One member of the committee, Rep. Tricia Derges, R-Nixa, who was just elected last year, was charged Monday in a 20-count federal indictment for selling fake stem-cell treatments and illegally prescribed narcotics at her medical practice in Springfield.
“Killing our small businesses is not a cure for COVID,” Murphy said to open the hearing. His bill would allow local jurisdictions to shut down for up to 15 days, but anything after that would have to be approved by the local governing body or by state legislators.
The committee itself took no vote, only hearing witnesses. The bill, House Bill 75, could be advanced by the committee as early as this week, Murphy said.
The hearing itself and the fact that it was held despite an active COVID-19 outbreak in the House, however, was later brought up by Gov. Mike Parson as evidence of bias against him. The day after the hearing, Republican lawmakers in the House declined to extend the traditional invitation to Parson to speak before a joint session of the Legislature with his scheduled State of the State address, something that happens annually for Missouri governors.

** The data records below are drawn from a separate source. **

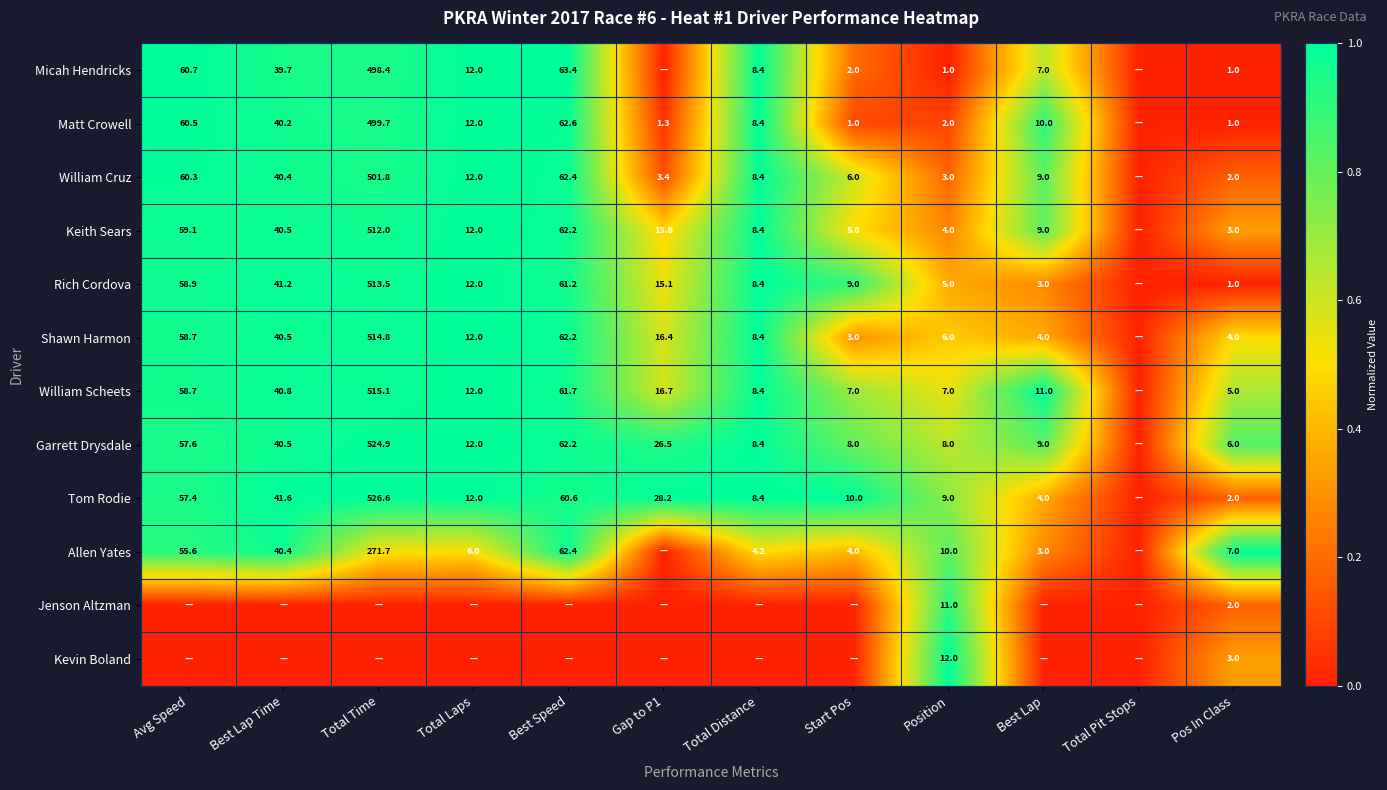

What is the difference between the Shawn Harmon values at Start Pos and Total Time?

511.8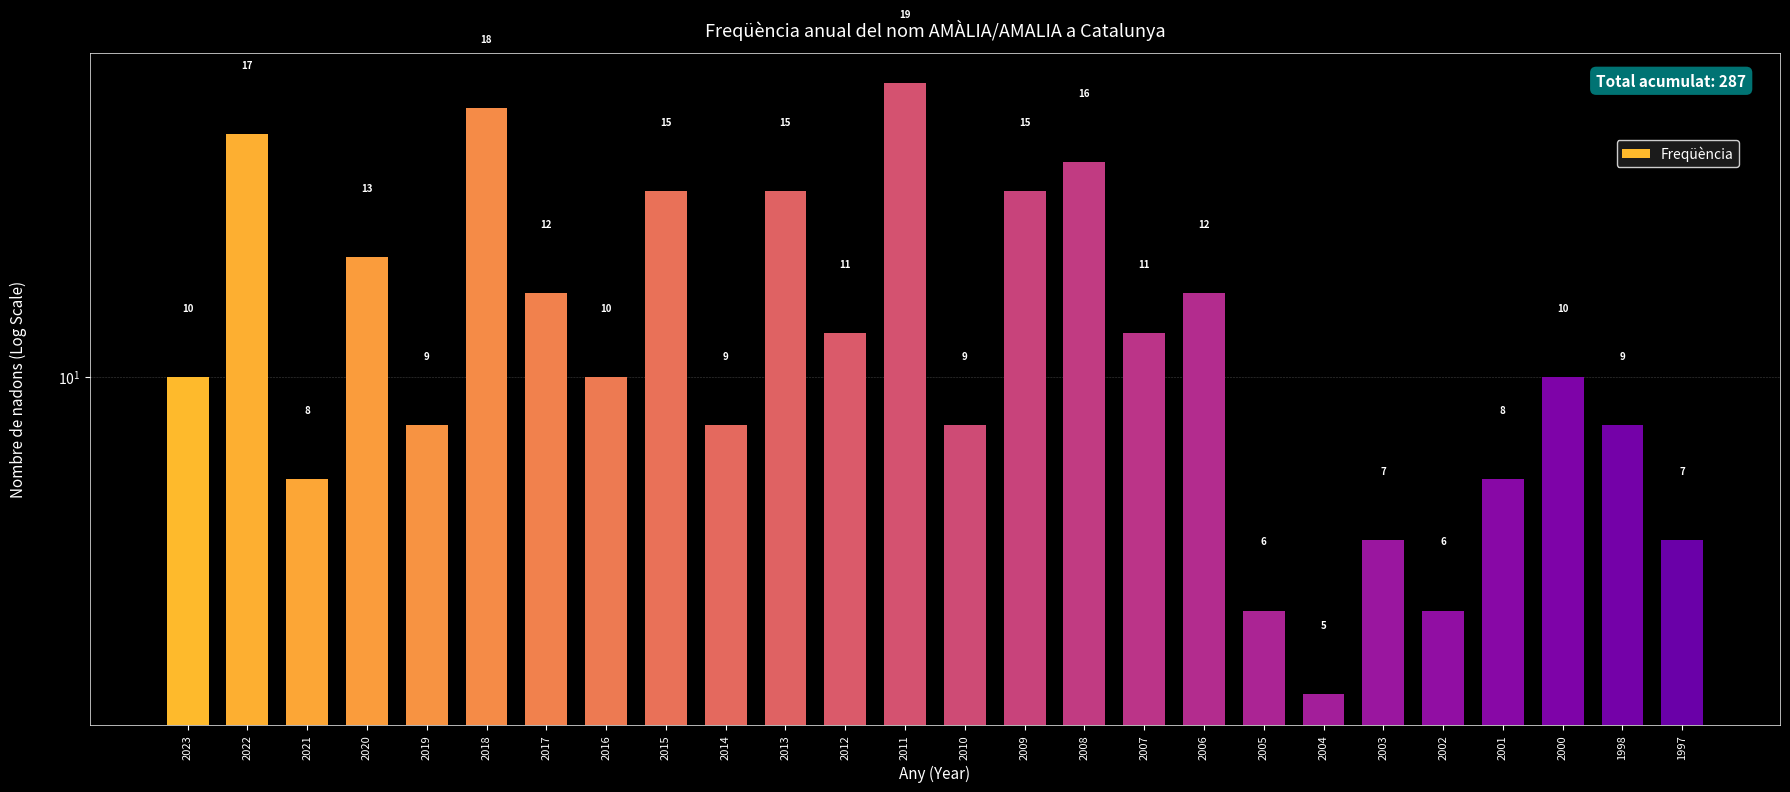

What is the sum of all values?

287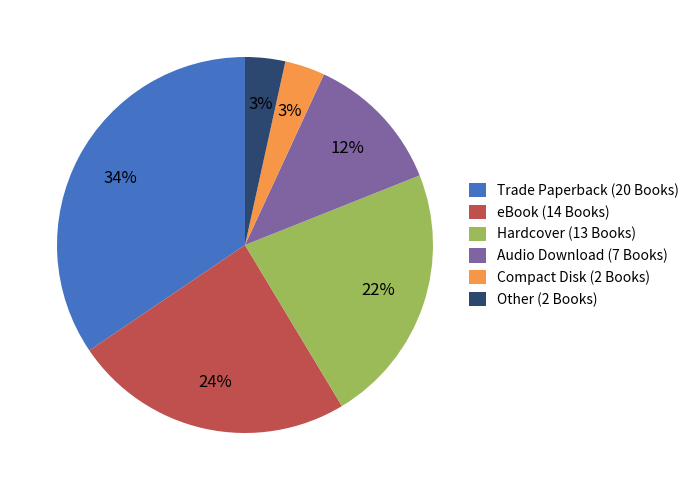

To the nearest percent, what is the difference between the eBook (14 Books) and Hardcover (13 Books) slice percentages?

2%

Across the nation, 18 of the 32 governors who have given or have scheduled State of the State addresses this year declined to hold them with a joint session of their state’s lawmakers, but Parson wanted to give the speech in the House and said the House embarrassed him when he had to give it in the Senate instead, without a joint session.
In the Jan. 29 letter to lawmakers, Parson brought up the committee hearing on Murphy’s bill, writing, “I could not understand why House leadership would condone such an unsafe hearing while preventing the State of the State from moving forward, as we had taken every precautionary measure to limit unnecessary attendance, ensure social distancing and provide overflow viewing areas.”
Parson wrote, “It is hard to see this as anything other than a purposeful and disgusting scheme to embarrass me and the Office of the Governor,” although he never mentions why specifically he believes that lawmakers targeted him.
During the hearing itself, which was Burton’s first since being sworn in, Burton and Murphy sparred over local control, how local governments are following data, and Burton defended the science behind wearing masks as an outstate lawmaker who is a physician questioned witnesses and disputed the data behind wearing masks.
“I hear a lot about ‘leave it to the local governments, leave it to the states,’” Burton said. “That’s what we always say, right? Leave it to the local governments, and now all of a sudden we’re coming in there and the state is going to be telling the local government what to do?”
“Actually sir, you’re reading the bill wrong. Nowhere does this say they can’t do what they want to do,” Murphy said.
Murphy questioned the data behind some of the decisions made by St. Louis County, which was repeatedly targeted at the hearing for its pandemic-related decisions along with St. Louis city. The legislator said, “When I asked for data on why these decisions were made in St. Louis County and St. Louis city, crickets.”